## What you are asked to do
Where the line containing "f_number: 9" appears, start repeating, and continue exactly through the last line below, adding nothing. Include no pictures.
[[ Data open ]]
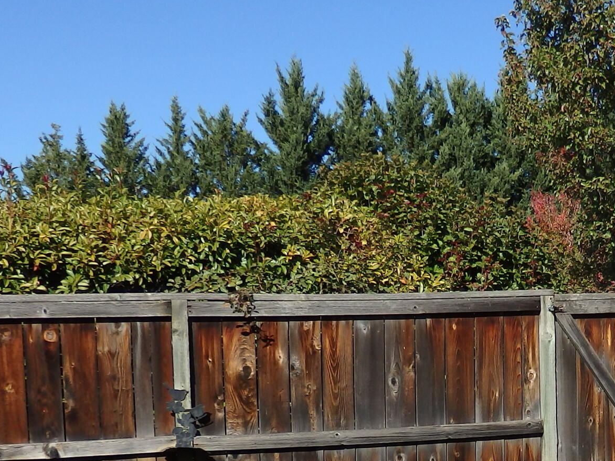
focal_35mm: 64
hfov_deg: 29.5
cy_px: 484
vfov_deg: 21.9
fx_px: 1137
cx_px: 497
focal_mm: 4.5
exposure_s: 1/250
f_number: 8.7
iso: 125
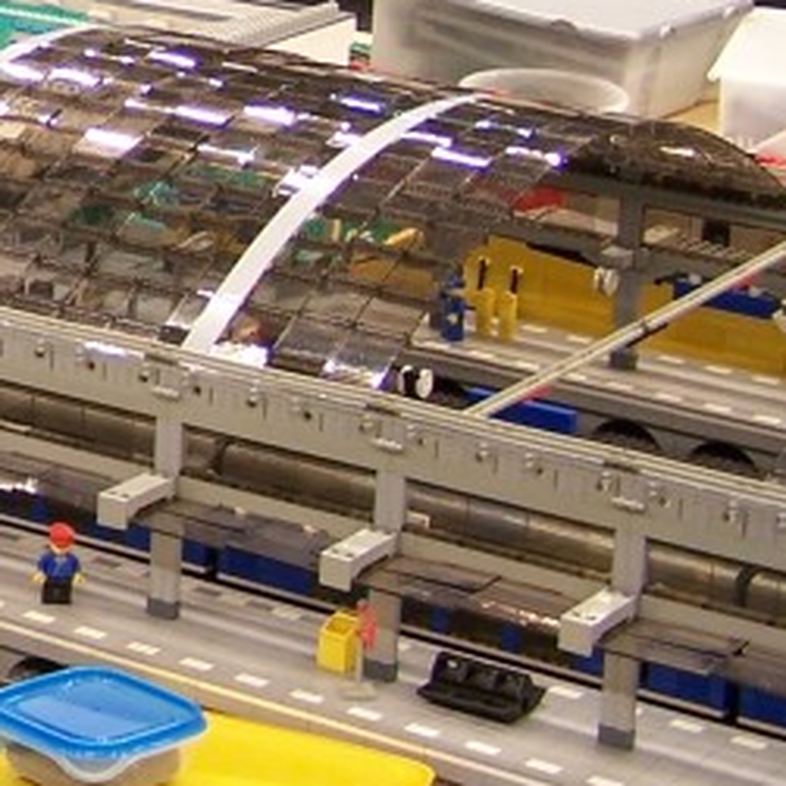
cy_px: 31
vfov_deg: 12.6
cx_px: -501
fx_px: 3519
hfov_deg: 12.0
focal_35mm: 137
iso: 80
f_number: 2.8
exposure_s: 1/2
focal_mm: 6.3
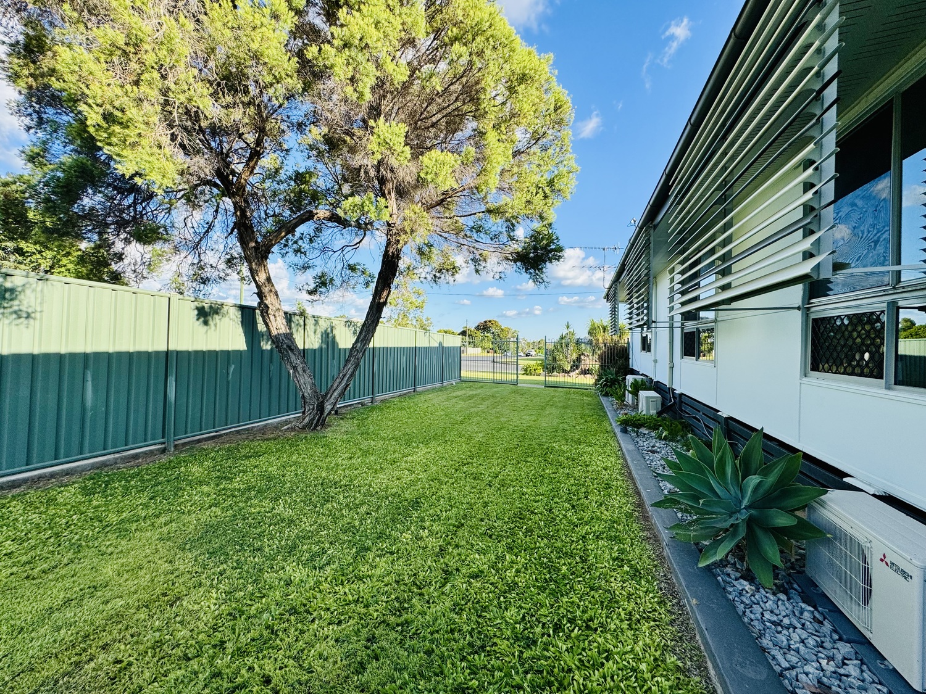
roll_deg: +0.2
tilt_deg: -0.1
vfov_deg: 85.7
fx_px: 375
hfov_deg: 102.1
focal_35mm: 14
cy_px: 347
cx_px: 463
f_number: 2.2
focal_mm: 2.22
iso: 40
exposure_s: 1/910
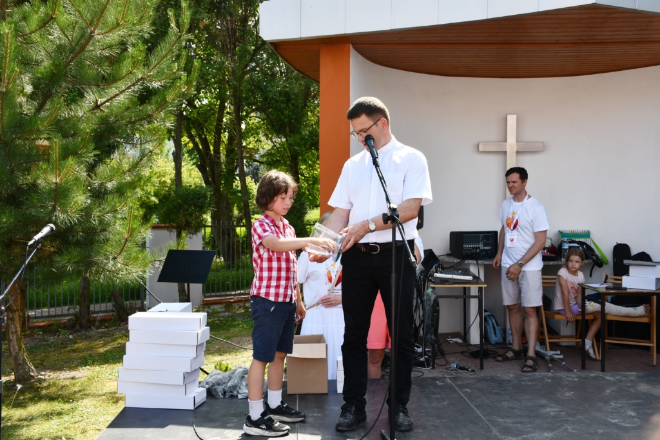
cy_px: 220
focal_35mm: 39
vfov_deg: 34.2
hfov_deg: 49.5
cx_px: 330
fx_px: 715
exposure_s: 1/250
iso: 200
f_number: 8
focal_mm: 26
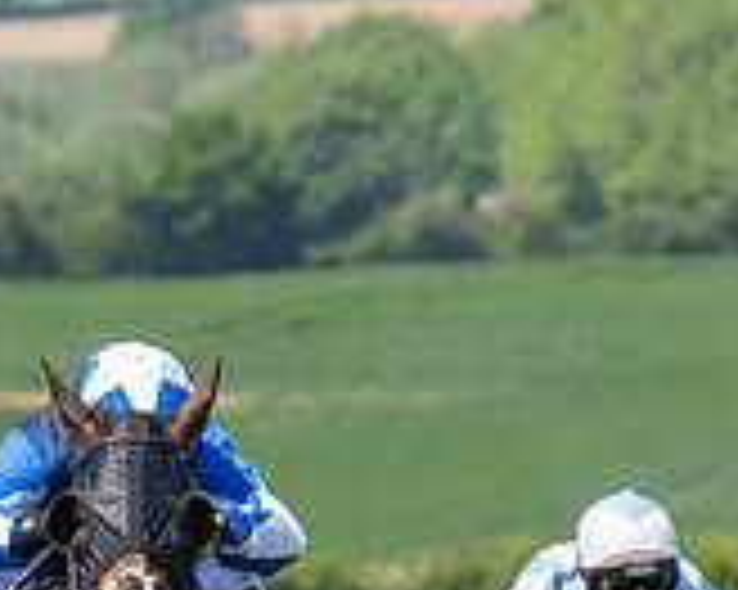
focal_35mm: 1025
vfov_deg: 1.5
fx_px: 22375
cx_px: 330
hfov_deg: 1.9
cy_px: 735
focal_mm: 140
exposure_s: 1/3200
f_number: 4
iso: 400
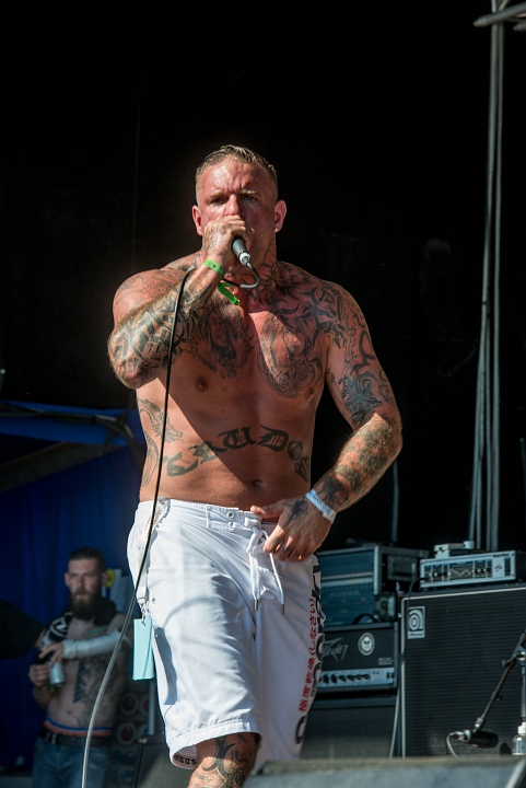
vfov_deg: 13.2
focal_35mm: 155
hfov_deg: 8.9
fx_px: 3392
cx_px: 263
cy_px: 394
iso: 50
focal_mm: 155
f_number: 9
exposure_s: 1/125
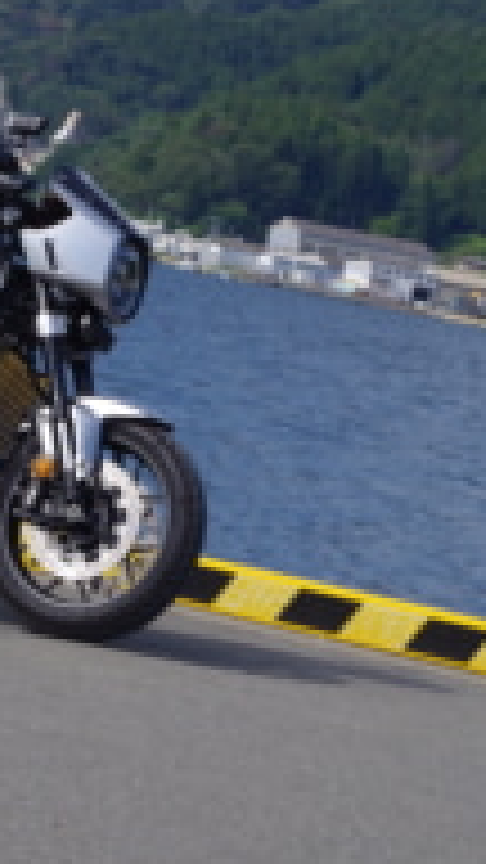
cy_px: 207
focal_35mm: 197
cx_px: -101
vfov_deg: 10.9
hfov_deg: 6.1
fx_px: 4513
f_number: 11
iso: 200
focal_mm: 55
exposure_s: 1/200
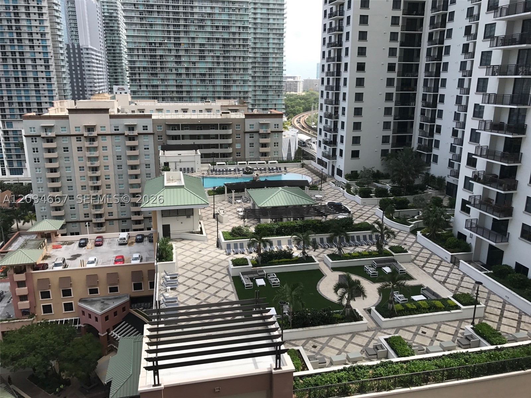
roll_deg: -0.6
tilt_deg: -15.4
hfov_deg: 63.4
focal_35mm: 28
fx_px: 430
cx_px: 266
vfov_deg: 49.7
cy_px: 199
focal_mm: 3.99
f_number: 1.8
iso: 20
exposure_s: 1/1140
[[ Data closed ]]
## Answer section
f_number: 9
exposure_s: 1/125
cy_px: 207
focal_35mm: 197
cx_px: -101
vfov_deg: 10.9
hfov_deg: 6.1
fx_px: 4513
f_number: 11
iso: 200
focal_mm: 55
exposure_s: 1/200
roll_deg: -0.6
tilt_deg: -15.4
hfov_deg: 63.4
focal_35mm: 28
fx_px: 430
cx_px: 266
vfov_deg: 49.7
cy_px: 199
focal_mm: 3.99
f_number: 1.8
iso: 20
exposure_s: 1/1140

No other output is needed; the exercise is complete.